The houses Brühl 1 and 3 stood on the site of the extension to the Brühl department store, which was built in 1914. House no. 3 had taken on the additional name Wagner House from its predecessor, the Red and White Lion, which was demolished in 1886. Richard Wagner was born in this house on 22 May 1813. At about the same place, the image of the former house is attached as a dot grid on a glass surface of the new building.

=== Drey-Schwanen-Hof ===
The house at Brühl 7 was an inn that was already called Zum weissen Schwanen in 1578. The name Zu den drei Schwanen (in English language: The three swans) became common in the 17th century. From 1743 to 1778, the Great Concert of the Leipzig Gewandhaus Orchestra took place in this building.

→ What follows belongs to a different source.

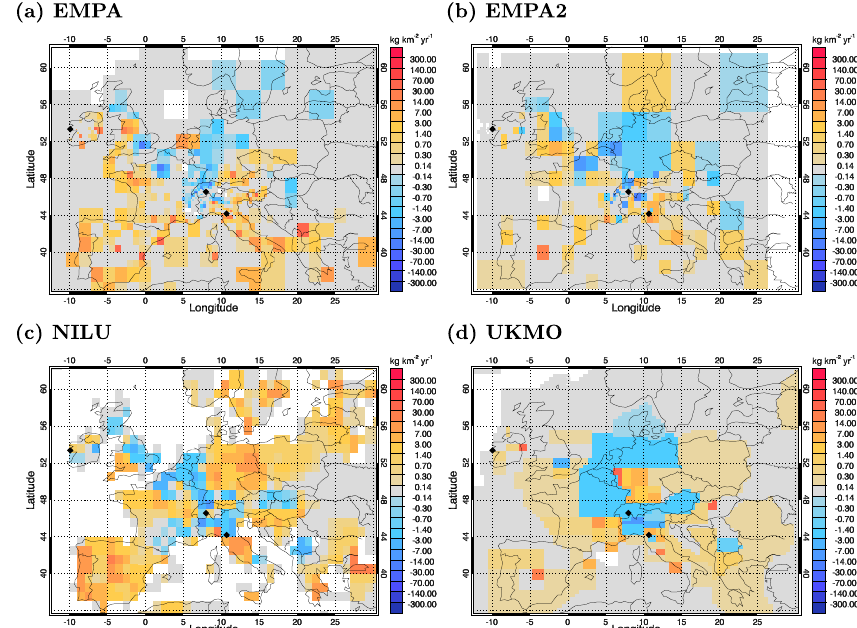
Figure 6. Posterior–prior HFC-125 emission differences (experiment M1).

=== Schönkopf Hof, also called Goethehof ===
The house at Brühl 19 was owned by the Schönkopf family from 1716 to 1754. Christian Gottlieb Schönkopf, the father of Anna Katharina Schönkopf, ran an inn there after 1754, where Johann Wolfgang Goethe ate his lunch as a student. In 1926, the Schönkopf house was merged with the neighboring house at number 17. During the planning phase, the Schönkopf house was called the Goethe house.

=== Plauen Hof ===
The old inn at Brühl 23, in whose rooms mainly merchants and hauliers from Plauen stayed, was granted the name Plauenscher Hof in 1804. The property was connected to the house at Richard-Wagner-Strasse 15, where the entrance was also located. In 1863, Ernst Pinkert (1844–1969) took over the old Furmannsgasthof for two years. The complex was demolished in the 1870s and replaced by a new building with commercial businesses. Among other things, it housed the "First Viennese Café" under the owner Louis Pfau from 1900. Pinkert, who constantly presented exotic animals in his two restaurants, became famous as the founder of the Leipzig Zoological Garden in 1878.

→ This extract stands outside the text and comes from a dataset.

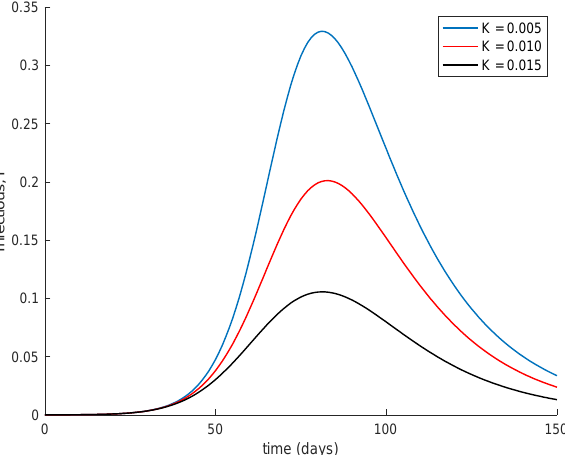
Figure 5. Dynamics of the infectious for different values of the vaccination gain.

With the pedestrian area between Brühl and Richard-Wagner-Strasse, the historical path connection at the former Plauen Hof was restored. It was given the name Plauensche Strasse, which it had already borne until its destruction in the Second World War.

=== Lattermann's Hof ===
The house at Brühl 27, which was connected to Richard-Wagner-Strasse 13, was owned by Franz Lattermann and his heirs from 1814 to 1883.

The newly built Lattermanns Hof is one of the indoor courts of the Höfe am Brühl and is designed to reflect the themes of fashion and lifestyle. The shops located here also come from these sectors.

== Criticism ==
Although the inner-city shopping centre is intended to attract new customers to the city, retailers in the city centre feared a further redistribution of purchasing power and tougher competition to their disadvantage.